═════ RECORD SET ═════

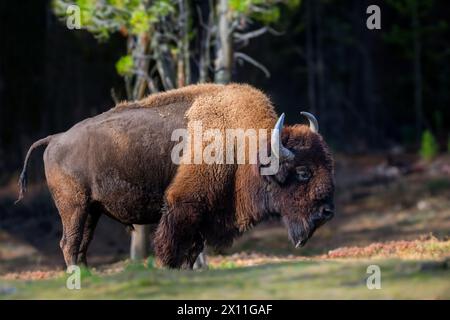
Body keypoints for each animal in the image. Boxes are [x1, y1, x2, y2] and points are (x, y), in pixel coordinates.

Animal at [16, 84, 334, 268]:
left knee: (81, 245)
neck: (244, 145)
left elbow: (191, 251)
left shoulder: (203, 217)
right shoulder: (183, 207)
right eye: (303, 172)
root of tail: (55, 138)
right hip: (74, 208)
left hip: (91, 210)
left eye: (328, 165)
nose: (327, 212)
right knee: (69, 244)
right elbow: (173, 247)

═════

* WORK TO COMPLETE:
Only the lines from the one containing "left knee: (81, 245)" through the last line above belong in your answer. Retype them exactly.

* ANSWER TO THE EXERCISE:
left knee: (81, 245)
neck: (244, 145)
left elbow: (191, 251)
left shoulder: (203, 217)
right shoulder: (183, 207)
right eye: (303, 172)
root of tail: (55, 138)
right hip: (74, 208)
left hip: (91, 210)
left eye: (328, 165)
nose: (327, 212)
right knee: (69, 244)
right elbow: (173, 247)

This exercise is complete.